W. Sosnowski and I. Marczewska. Minimization of the energy in metal forming process of the cylindric shape tool through punch shape changes. CAMES 2001 (8)

In this paper the sensitivity based optimization problem is considered. The shape of the first of two contacting bodies is optimized on the basis of sensitivities calculated for the second body i.e. workpiece. The finite element simulation of sheet metal forming process and direct differentiation method of sensitivity analysis is used. Some energy measure of deforming sheet metal is chosen as a cost functional. Its gradients with respect to the tool (punch) shape parameters are evaluated. Tool shape optimization based on `exact' sensitivity results is performed. Calculated sensitivities with respect to the tool shape parameters are the input for the optimization algorithm. The cost functional is minimized, yielding the optimal shape of the tool.
The theory is illustrated by numerical example. Shape optimization of the compressor cover produced in one of sheet stamping factories is performed.
*Keywords:* sheet metal forming, sensitivity, optimization, tools design.
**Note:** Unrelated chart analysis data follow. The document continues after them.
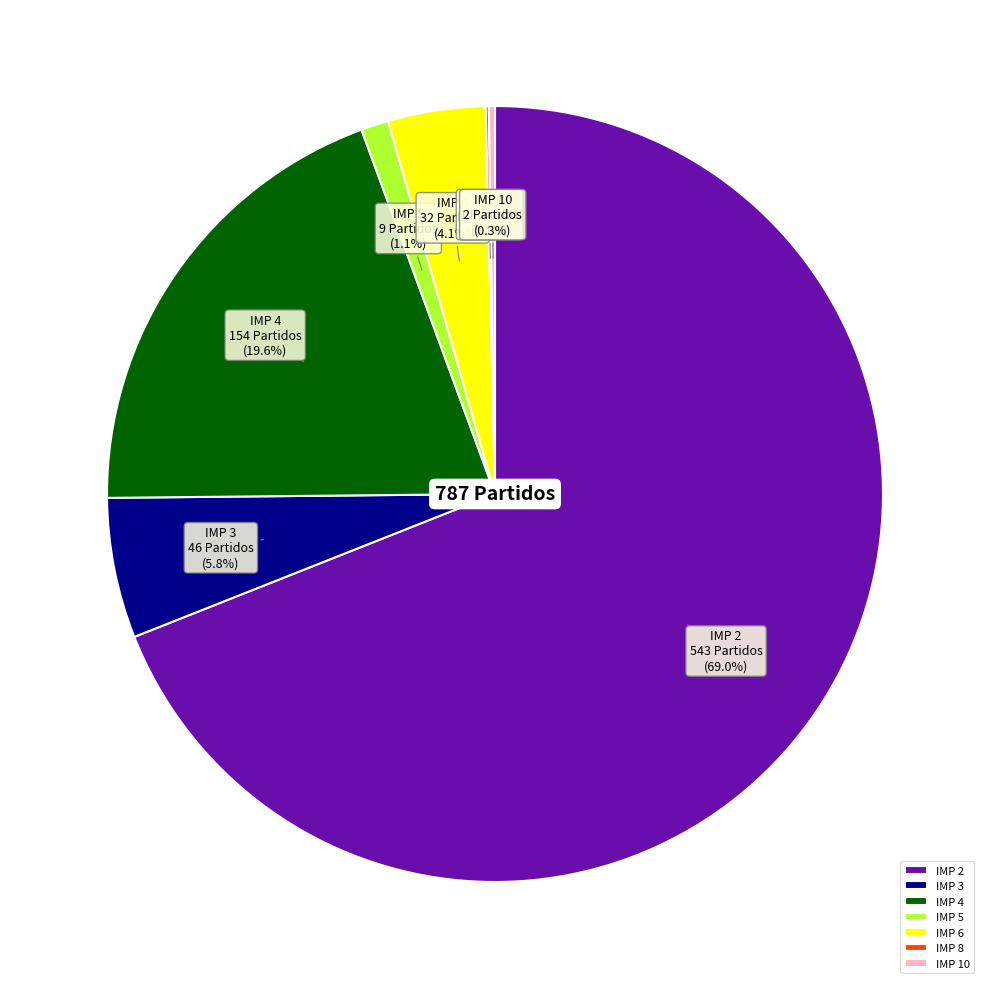

What is the largest slice in the pie chart?

IMP 2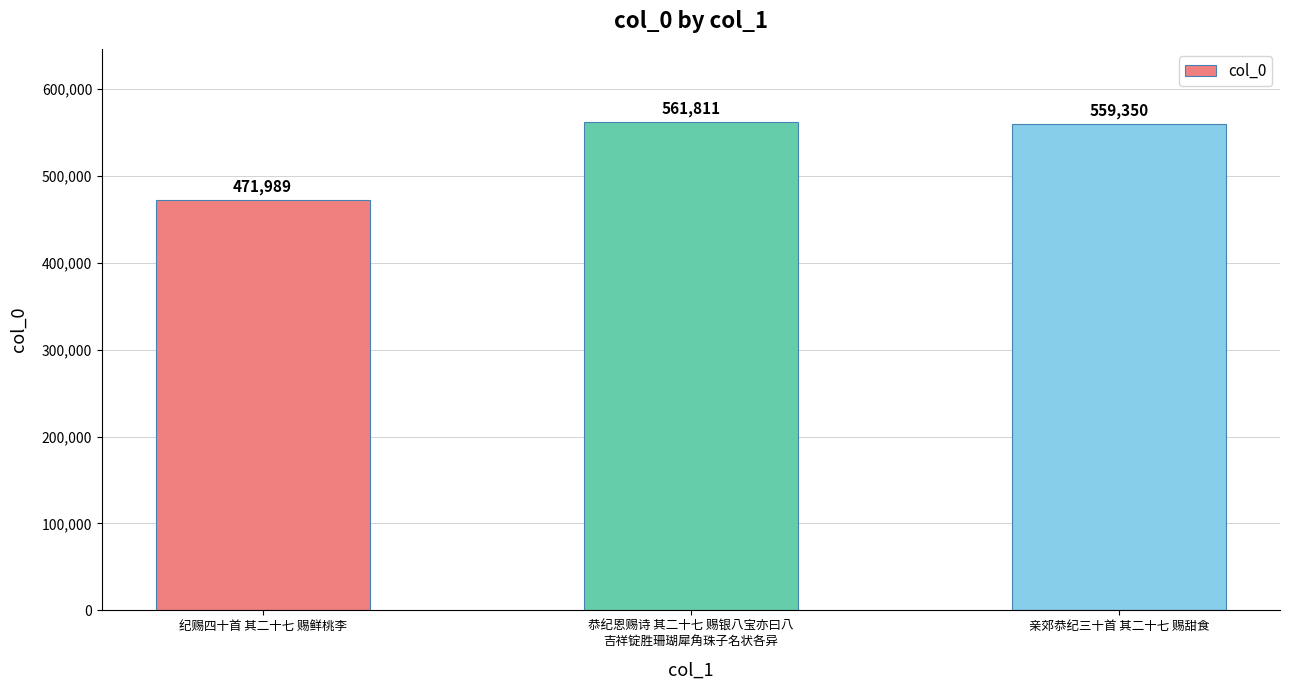

Which category has the lowest value across all series?

纪赐四十首 其二十七 赐鲜桃李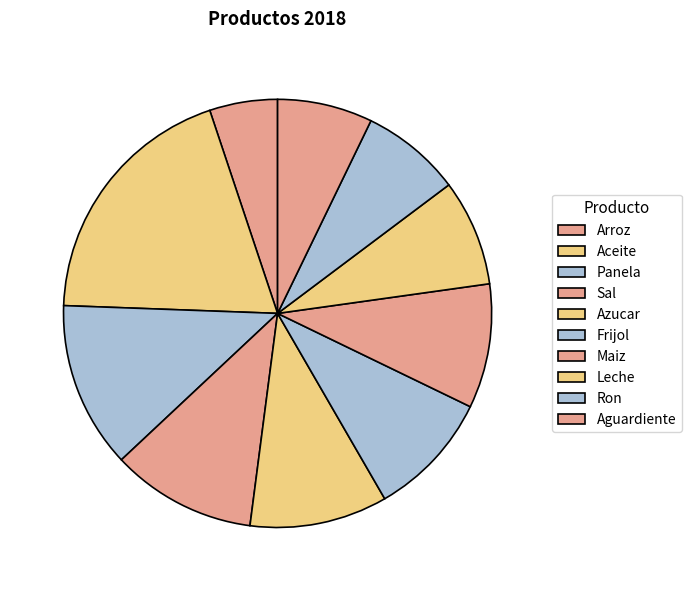

Count the number of slices in the pie.

10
J. Ronda, K.W. Colville and O. Mahrenholtz. Non-constant coefficient friction models in 3d simulation of drawing processes. CAMES 2001 (8)

Different friction models: the classic one proposed by Amontons-Coulomb (AC) with a constant friction coefficient, a three-parameter model proposed by Wriggers et al. [1], and a model based on the concept of `work-hardening' proposed by de Souza Neto et al. [2], are applied to the 3-D square-cup drawing and S-rail stamping FE simulations. The benchmark problems used during NUMISHEET'93 for a cup drawing and NUMISHEET'96 for S-rail stamping were simulated here. The results obtained for these three models are presented to illustrate the influence of the friction model on the drawing process. [1] P. Wriggers, T. vu Van, E. Stein. Finite element formulation of large deformation impact-contact problems with friction. Computers and Structures, 37: 319-331, 1990. [2] E.A. de Souza Neto, K. Hashimoto, D. Peric, D.R.J. Owen. A phenomenological model for frictional contact accounting for wear effects. Phil. Trans. R. Soc. London, A354: 819-843, 1996.

S. Reutskiy and B. Tirozzi. Trefftz spectral method for elliptic equations of general type. CAMES 2001 (8)

A new numerical method for 2D linear elliptic partial differential equations in an arbitrary geometry is presented. The special feature of the method presented is that the trial functions, which are used to approximate a solution, satisfy the PDE only approximately. This reduction of the requirement to the trial functions extends the field of application of the Trefftz method. The method is tested on several one- and two-dimensional problems.